Hamburg School Board President David M. Yoviene said Monday that a text message he received from fellow board member Catherine Schrauth Forcucci proves that her alleged misconduct is intentional.
Schrauth Forcucci is facing 12 charges that she berated and/or verbally abused the superintendent, Yoviene and district staff. The board could remove her as a member if it finds her guilty.
Yoviene said the text message shows that she used her confrontational behavior as a “bargaining chip” to get a job for a friend.
“If we could correct the injustice to Chuck I would feel so much differently about dealing with the district and other board members,” the Jan. 13 message said.
Yoviene said the message refers to Charles F. Mahoney, a former teacher who was suing former board member Matthew A. Dils for defamation. He said that Mahoney is a friend of Schrauth Forcucci and that the message proves that her alleged misconduct was intentional.
“She was willing to use her behavior as a bargaining chip to get his job back,” Yoviene said.
This was the first hearing session to take place without Superintendent Richard E. Jetter, who was placed on administrative leave by the School Board on July 23.
Jetter, who spent three sessions on the witness stand testifying against Schrauth Forcucci, admitted to Village of Hamburg police that he filed a false report that his car was vandalized in a school parking lot. The car, he acknowledged, was damaged the night before, when he hit a utility pole in Buffalo. The Erie County District Attorney’s Office is investigating the incident.
Schrauth Forcucci’s text message to Yoviene said she was sure that Mahoney would drop his lawsuit if he was hired by the district.
“I will stand down at meetings and follow your lead,” the message continues. “You may be remembered as the president who saved Hamburg from a huge tax increase or worse.”
Yoviene said that he did not reply but that Margaret A. Murphy, attorney for Schrauth Forcucci, produced the text message that Yoviene sent to her in reply: “I just met with Chuck and Sally (Stephenson). We agreed on a plan of action. Sally will fill you in.”
Yoviene also said, in response to a question from Murphy, that Schrauth Forcucci never took any formal action to have the board hire Mahoney.
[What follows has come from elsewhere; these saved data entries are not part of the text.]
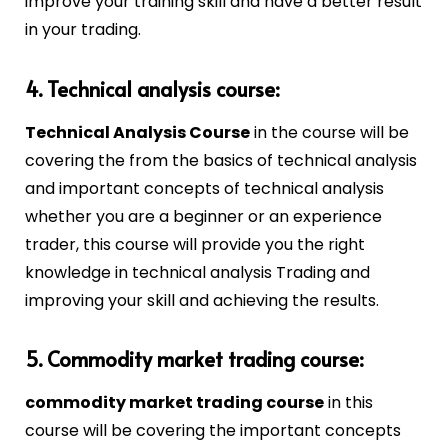
improve your training skill and have a better result
in your trading.
4. Technical analysis course:
Technical Analysis Course
in the course will be
covering the from the basics of technical analysis
and important concepts of technical analysis
whether you are a beginner or an experience
trader, this course will provide you the right
knowledge in technical analysis Trading and
improving your skill and achieving the results.
5. Commodity market trading course:
commodity market trading course
in this
course will be covering the important concepts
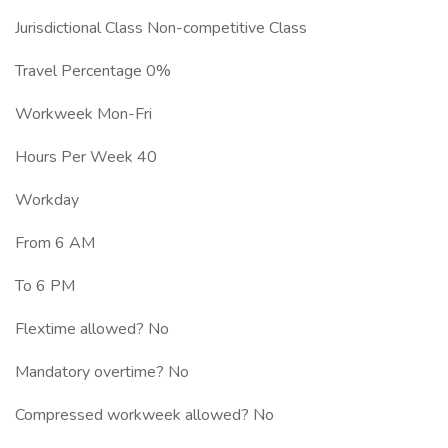
Jurisdictional Class Non-competitive Class
Travel Percentage 0%
Workweek Mon-Fri
Hours Per Week 40
Workday
From 6 AM
To 6 PM
Flextime allowed? No
Mandatory overtime? No
Compressed workweek allowed? No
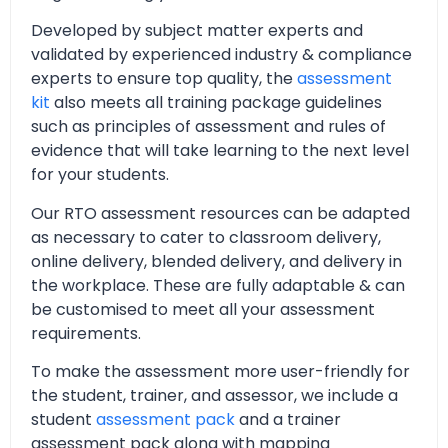
Developed by subject matter experts and
validated by experienced industry & compliance
experts to ensure top quality, the
assessment
kit
also meets all training package guidelines
such as principles of assessment and rules of
evidence that will take learning to the next level
for your students.
Our RTO assessment resources can be adapted
as necessary to cater to classroom delivery,
online delivery, blended delivery, and delivery in
the workplace. These are fully adaptable & can
be customised to meet all your assessment
requirements.
To make the assessment more user-friendly for
the student, trainer, and assessor, we include a
student
assessment pack
and a trainer
assessment pack along with mapping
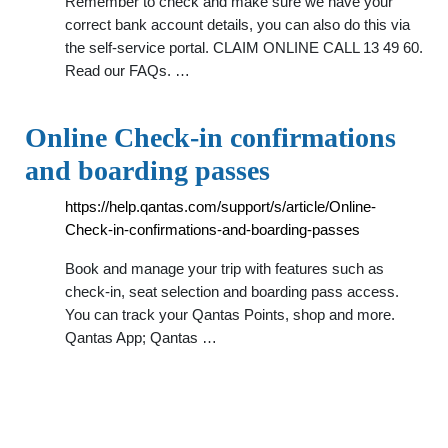
Remember to check and make sure we have your
correct bank account details, you can also do this via
the self-service portal. CLAIM ONLINE CALL 13 49 60.
Read our FAQs. …
Online Check-in confirmations
and boarding passes
https://help.qantas.com/support/s/article/Online-
Check-in-confirmations-and-boarding-passes
Book and manage your trip with features such as
check-in, seat selection and boarding pass access.
You can track your Qantas Points, shop and more.
Qantas App; Qantas …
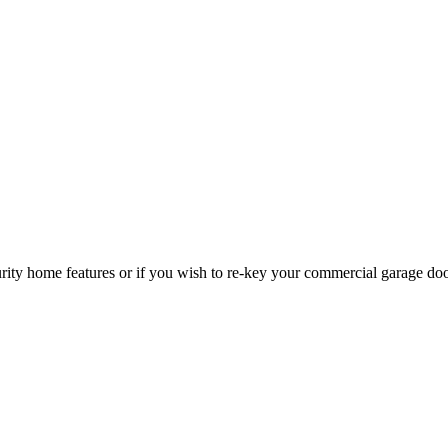
curity home features or if you wish to re-key your commercial garage do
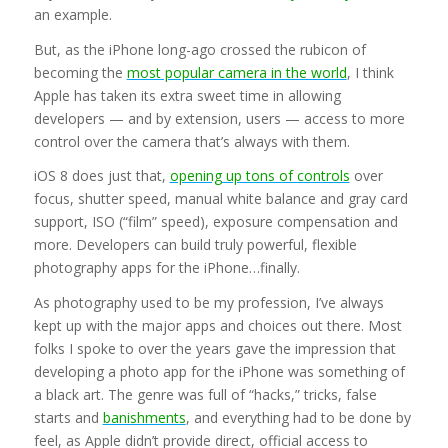
an example.
But, as the iPhone long-ago crossed the rubicon of
becoming the
most popular camera in the world
, I think
Apple has taken its extra sweet time in allowing
developers — and by extension, users — access to more
control over the camera that’s always with them.
iOS 8 does just that,
opening up tons of controls
over
focus, shutter speed, manual white balance and gray card
support, ISO (“film” speed), exposure compensation and
more. Developers can build truly powerful, flexible
photography apps for the iPhone…finally.
As photography used to be my profession, I’ve always
kept up with the major apps and choices out there. Most
folks I spoke to over the years gave the impression that
developing a photo app for the iPhone was something of
a black art. The genre was full of “hacks,” tricks, false
starts and
banishments
, and everything had to be done by
feel, as Apple didn’t provide direct, official access to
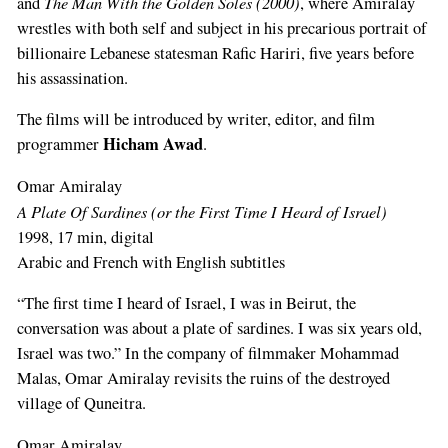
The Man With the Golden Soles (2000)
and
, where Amiralay
wrestles with both self and subject in his precarious portrait of
billionaire Lebanese statesman Rafic Hariri, five years before
his assassination.
The films will be introduced by writer, editor, and film
Hicham Awad
programmer
.
Omar Amiralay
A Plate Of Sardines (or the First Time I Heard of Israel)
1998, 17 min, digital
Arabic and French with English subtitles
“The first time I heard of Israel, I was in Beirut, the
conversation was about a plate of sardines. I was six years old,
Israel was two.” In the company of filmmaker Mohammad
Malas, Omar Amiralay revisits the ruins of the destroyed
village of Quneitra.
Omar Amiralay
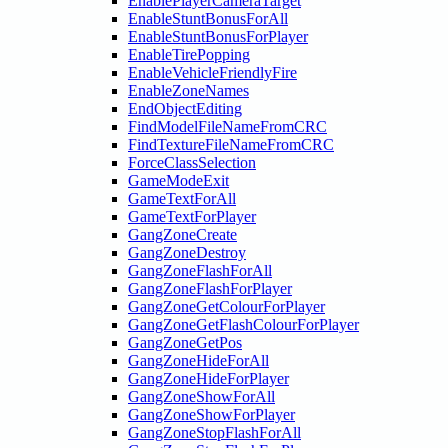
EnablePlayerCameraTarget
EnableStuntBonusForAll
EnableStuntBonusForPlayer
EnableTirePopping
EnableVehicleFriendlyFire
EnableZoneNames
EndObjectEditing
FindModelFileNameFromCRC
FindTextureFileNameFromCRC
ForceClassSelection
GameModeExit
GameTextForAll
GameTextForPlayer
GangZoneCreate
GangZoneDestroy
GangZoneFlashForAll
GangZoneFlashForPlayer
GangZoneGetColourForPlayer
GangZoneGetFlashColourForPlayer
GangZoneGetPos
GangZoneHideForAll
GangZoneHideForPlayer
GangZoneShowForAll
GangZoneShowForPlayer
GangZoneStopFlashForAll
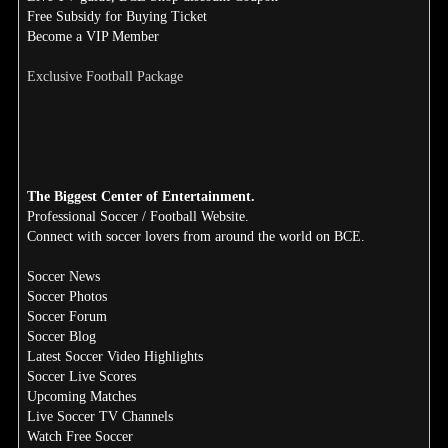
Free Subsidy for Buying Ticket
Become a VIP Member
Exclusive Football Package
The Biggest Center of Entertainment.
Professional Soccer / Football Website.
Connect with soccer lovers from around the world on BCE.
Soccer News
Soccer Photos
Soccer Forum
Soccer Blog
Latest Soccer Video Highlights
Soccer Live Scores
Upcoming Matches
Live Soccer TV Channels
Watch Free Soccer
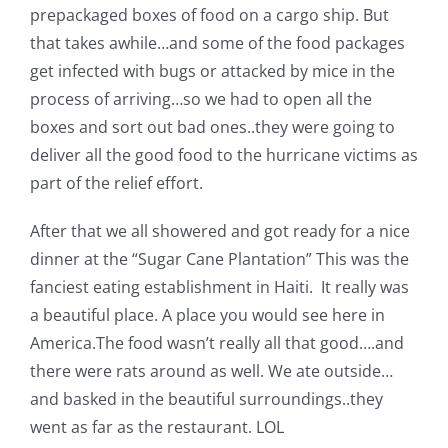
prepackaged boxes of food on a cargo ship. But
that takes awhile…and some of the food packages
get infected with bugs or attacked by mice in the
process of arriving…so we had to open all the
boxes and sort out bad ones..they were going to
deliver all the good food to the hurricane victims as
part of the relief effort.
After that we all showered and got ready for a nice
dinner at the “Sugar Cane Plantation” This was the
fanciest eating establishment in Haiti. It really was
a beautiful place. A place you would see here in
America.The food wasn’t really all that good….and
there were rats around as well. We ate outside…
and basked in the beautiful surroundings..they
went as far as the restaurant. LOL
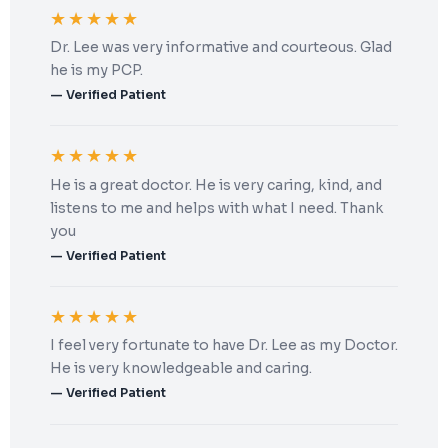
★★★★★
Dr. Lee was very informative and courteous. Glad
he is my PCP.
— Verified Patient
★★★★★
He is a great doctor. He is very caring, kind, and
listens to me and helps with what I need. Thank
you
— Verified Patient
★★★★★
I feel very fortunate to have Dr. Lee as my Doctor.
He is very knowledgeable and caring.
— Verified Patient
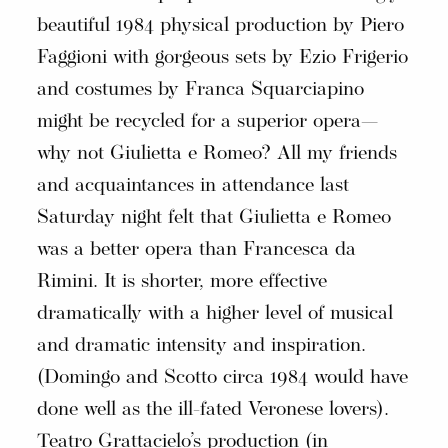
beautiful 1984 physical production by Piero
Faggioni with gorgeous sets by Ezio Frigerio
and costumes by Franca Squarciapino
might be recycled for a superior opera—
why not Giulietta e Romeo? All my friends
and acquaintances in attendance last
Saturday night felt that Giulietta e Romeo
was a better opera than Francesca da
Rimini. It is shorter, more effective
dramatically with a higher level of musical
and dramatic intensity and inspiration.
(Domingo and Scotto circa 1984 would have
done well as the ill-fated Veronese lovers).
Teatro Grattacielo’s production (in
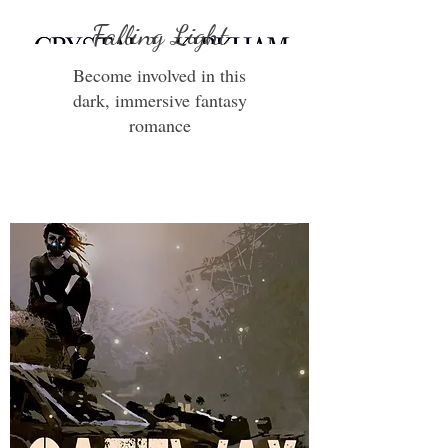
Falling Light
Become involved in this
dark, immersive fantasy
romance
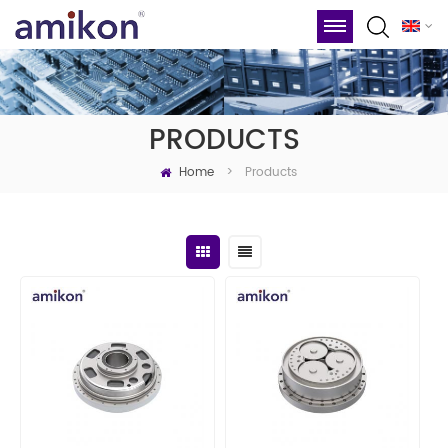
PRODUCTS
Home
Products
>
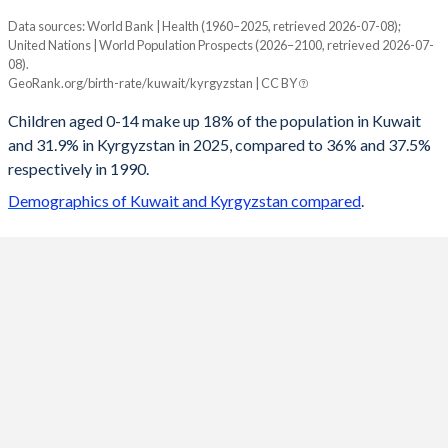
Data sources: World Bank | Health (1960–2025, retrieved 2026-07-08);
Young
United Nations | World Population Prospects (2026–2100, retrieved 2026-07-
Year
08).
Kuwait
Kyrgyzstan
GeoRank.org/birth-rate/kuwait/kyrgyzstan | CC BY
2100
18.1%
16.9%
Children aged 0-14 make up 18% of the population in Kuwait
and 31.9% in Kyrgyzstan in 2025, compared to 36% and 37.5%
2099
18%
17%
respectively in 1990.
2098
18%
17%
Demographics of Kuwait and Kyrgyzstan compared
.
2097
18%
17.1%
2096
18%
17.2%
2095
18%
17.4%
2094
17.9%
17.5%
2093
17.9%
17.6%
2092
17.9%
17.7%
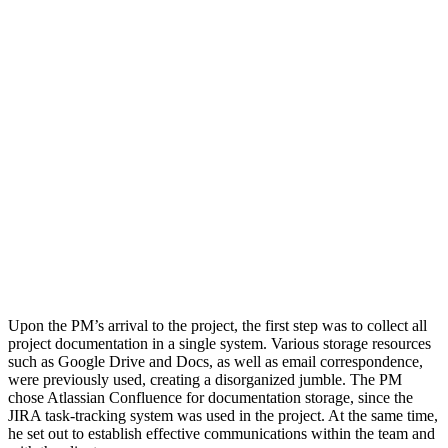
Upon the PM’s arrival to the project, the first step was to collect all
project documentation in a single system. Various storage resources
such as Google Drive and Docs, as well as email correspondence,
were previously used, creating a disorganized jumble. The PM
chose Atlassian Confluence for documentation storage, since the
JIRA task-tracking system was used in the project. At the same time,
he set out to establish effective communications within the team and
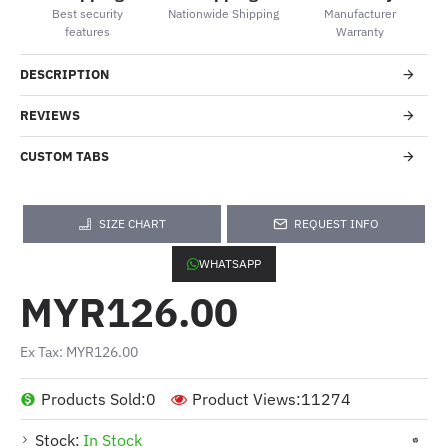
Best security
Nationwide Shipping
Manufacturer
features
Warranty
DESCRIPTION
REVIEWS
CUSTOM TABS
SIZE CHART
REQUEST INFO
WHATSAPP
MYR126.00
Ex Tax: MYR126.00
Products Sold:
0
Product Views:
11274
Stock:
In Stock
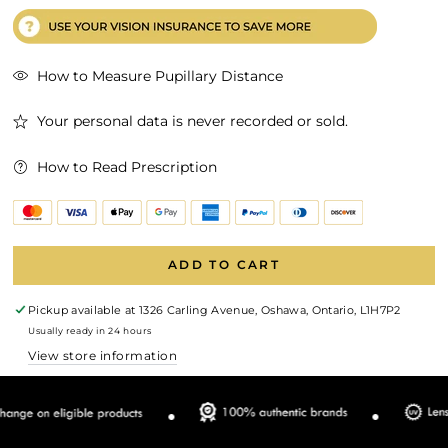
How to Measure Pupillary Distance
Your personal data is never recorded or sold.
How to Read Prescription
ADD TO CART
Pickup available at
1326 Carling Avenue, Oshawa, Ontario, L1H7P2
Usually ready in 24 hours
View store information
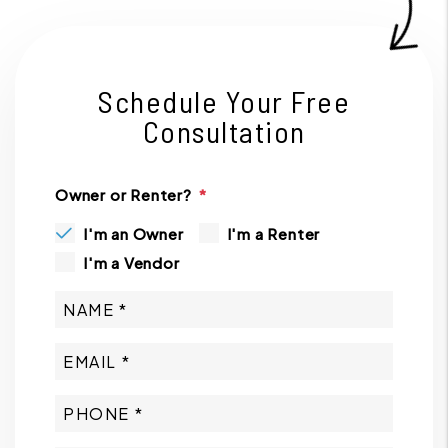
Schedule Your Free
Consultation
Owner or Renter?
I'm an Owner
I'm a Renter
I'm a Vendor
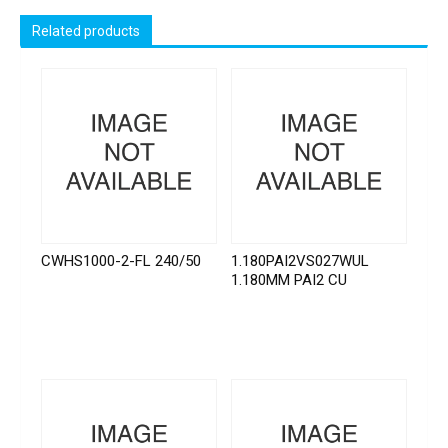
Related products
CWHS1000-2-FL 240/50
1.180PAI2VS027WUL
1.180MM PAI2 CU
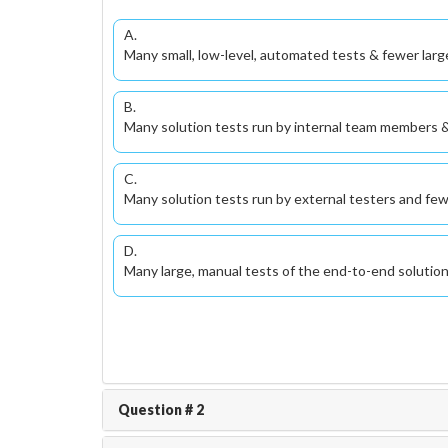
A.
Many small, low-level, automated tests & fewer larg
B.
Many solution tests run by internal team members &
C.
Many solution tests run by external testers and fe
D.
Many large, manual tests of the end-to-end solutio
Question # 2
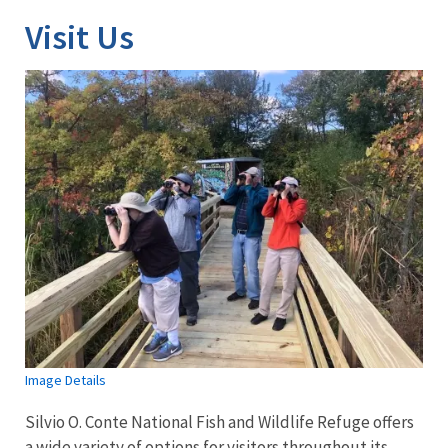
Visit Us
Image Details
Silvio O. Conte National Fish and Wildlife Refuge offers
a wide variety of options for visitors throughout its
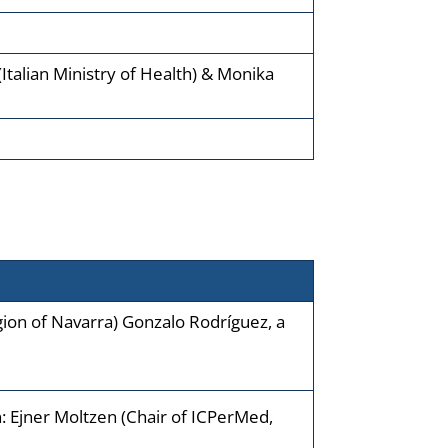
Italian Ministry of Health) & Monika
gion of Navarra) Gonzalo Rodríguez, a
: Ejner Moltzen (Chair of ICPerMed,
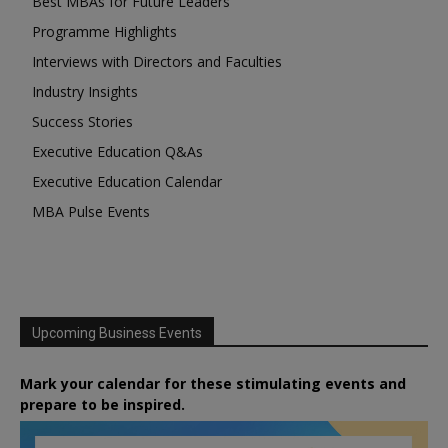
Best MBAs for Future Leaders
Programme Highlights
Interviews with Directors and Faculties
Industry Insights
Success Stories
Executive Education Q&As
Executive Education Calendar
MBA Pulse Events
Upcoming Business Events
Mark your calendar for these stimulating events and
prepare to be inspired.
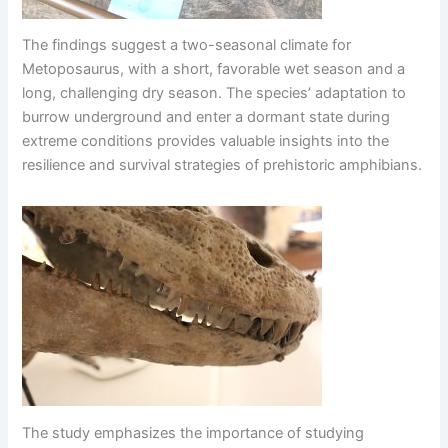
The findings suggest a two-seasonal climate for
Metoposaurus, with a short, favorable wet season and a
long, challenging dry season. The species’ adaptation to
burrow underground and enter a dormant state during
extreme conditions provides valuable insights into the
resilience and survival strategies of prehistoric amphibians.
The study emphasizes the importance of studying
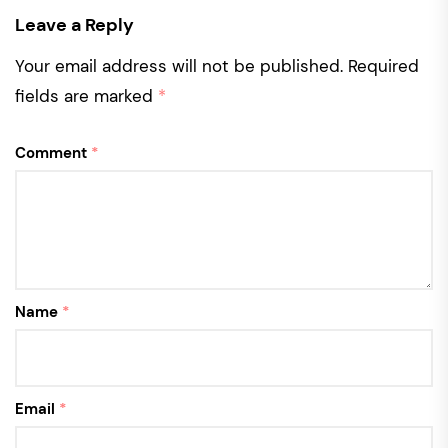
Leave a Reply
Your email address will not be published.
Required
fields are marked
*
Comment
*
Name
*
Email
*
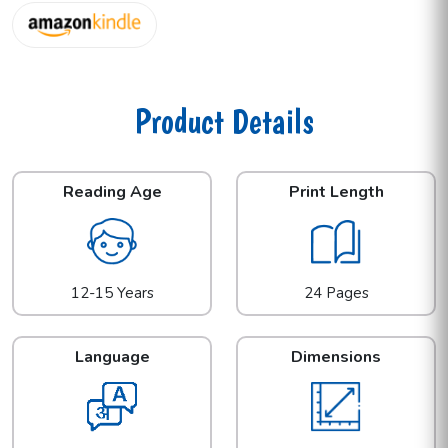
Product Details
Reading Age
Print Length
12-15 Years
24 Pages
Language
Dimensions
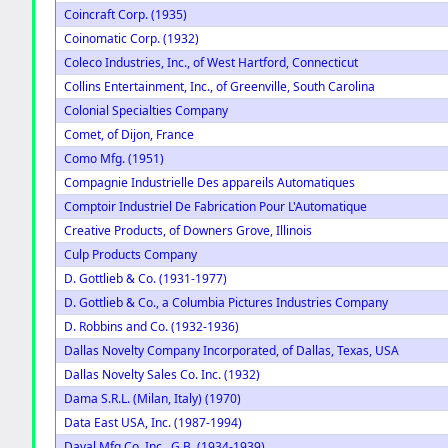
Coincraft Corp. (1935)
Coinomatic Corp. (1932)
Coleco Industries, Inc., of West Hartford, Connecticut
Collins Entertainment, Inc., of Greenville, South Carolina
Colonial Specialties Company
Comet, of Dijon, France
Como Mfg. (1951)
Compagnie Industrielle Des appareils Automatiques
Comptoir Industriel De Fabrication Pour L'Automatique
Creative Products, of Downers Grove, Illinois
Culp Products Company
D. Gottlieb & Co. (1931-1977)
D. Gottlieb & Co., a Columbia Pictures Industries Company
D. Robbins and Co. (1932-1936)
Dallas Novelty Company Incorporated, of Dallas, Texas, USA
Dallas Novelty Sales Co. Inc. (1932)
Dama S.R.L. (Milan, Italy) (1970)
Data East USA, Inc. (1987-1994)
Daval Mfg Co. Inc., G.B. (1934-1939)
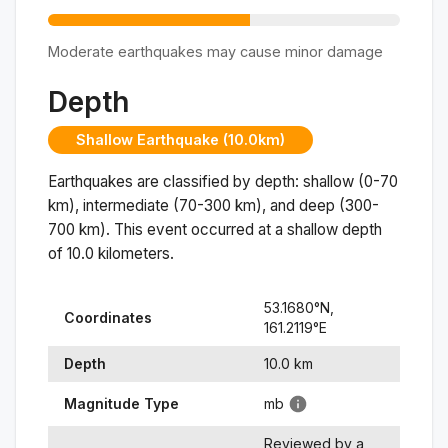
Moderate earthquakes may cause minor damage
Depth
Shallow Earthquake (10.0km)
Earthquakes are classified by depth: shallow (0-70
km), intermediate (70-300 km), and deep (300-
700 km). This event occurred at a
shallow
depth
of
10.0
kilometers.
53.1680
°N,
Coordinates
161.2119
°
E
Depth
10.0
km
Magnitude Type
mb
Reviewed by a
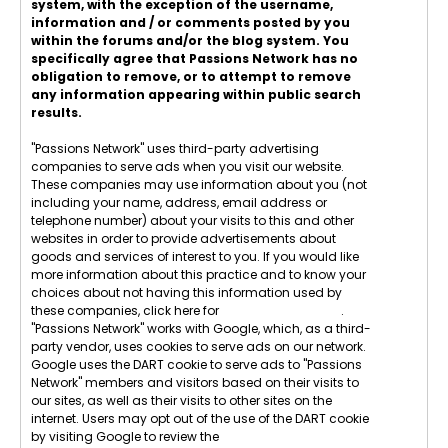
system, with the exception of the username,
information and / or comments posted by you
within the forums and/or the blog system. You
specifically agree that Passions Network has no
obligation to remove, or to attempt to remove
any information appearing within public search
results.
"Passions Network" uses third-party advertising
companies to serve ads when you visit our website.
These companies may use information about you (not
including your name, address, email address or
telephone number) about your visits to this and other
websites in order to provide advertisements about
goods and services of interest to you. If you would like
more information about this practice and to know your
choices about not having this information used by
these companies, click here for
Network Advertising
.
"Passions Network" works with Google, which, as a third-
party vendor, uses cookies to serve ads on our network.
Google uses the DART cookie to serve ads to "Passions
Network" members and visitors based on their visits to
our sites, as well as their visits to other sites on the
internet. Users may opt out of the use of the DART cookie
by visiting Google to review the
Google Technology &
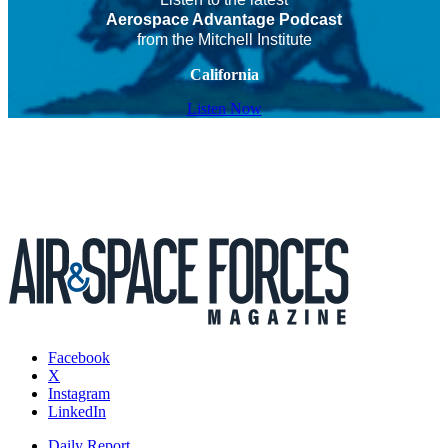
Aerospace Advantage Podcast
from the Mitchell Institute
California
Listen Now
Facebook
X
Instagram
LinkedIn
Daily Report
The lawsuit was later dismissed.
Yoviene also agreed with Hamburg School District lawyer Andrew J. Freedman that Schrauth Forcucci’s calm demeanor during the hearing is different from what she exhibits at other times.
“Catherine becomes so angry so quickly it’s tough to predict what she would do,” Yoviene said. “She could hit somebody.” Yoviene said Schrauth Forcucci prolongs or interrupts every meeting, particularly executive sessions. “She doesn’t understand she is one member of a seven-member board,” he said.
Monday’s session was the first since July 2. The hearing, held in the Armor Elementary School cafeteria, was postponed to accommodate work and vacation schedules of board members and Murphy.
Schrauth Forcucci is accused of berating Yoviene and/or verbally attacking him, and “forcefully” placing her finger on his chest. The charges also state she was told in October that her “confrontational behavior was unacceptable.”
Yoviene, as board president, placed the charges against Schrauth Forcucci. The board will decide whether Schrauth Forcucci is guilty of official misconduct, and, if so, it could remove her from the board. She could appeal a removal to the state education commissioner.
Yoviene said last month that Schrauth Forcucci considered herself a “lone-wolf investigator,” trying to police the board, district and staff, often having “that ever-present finger-wagging in my face.”
Schrauth Forcucci, 51, entered her second year on the board July 1. She was elected in 2013, running on a slate with Yoviene and board member Laura J. Heeter, who also testified against her.
Yoviene is the seventh witness testifying for the district who has described yelling and obstreperous behavior from Schrauth Forcucci.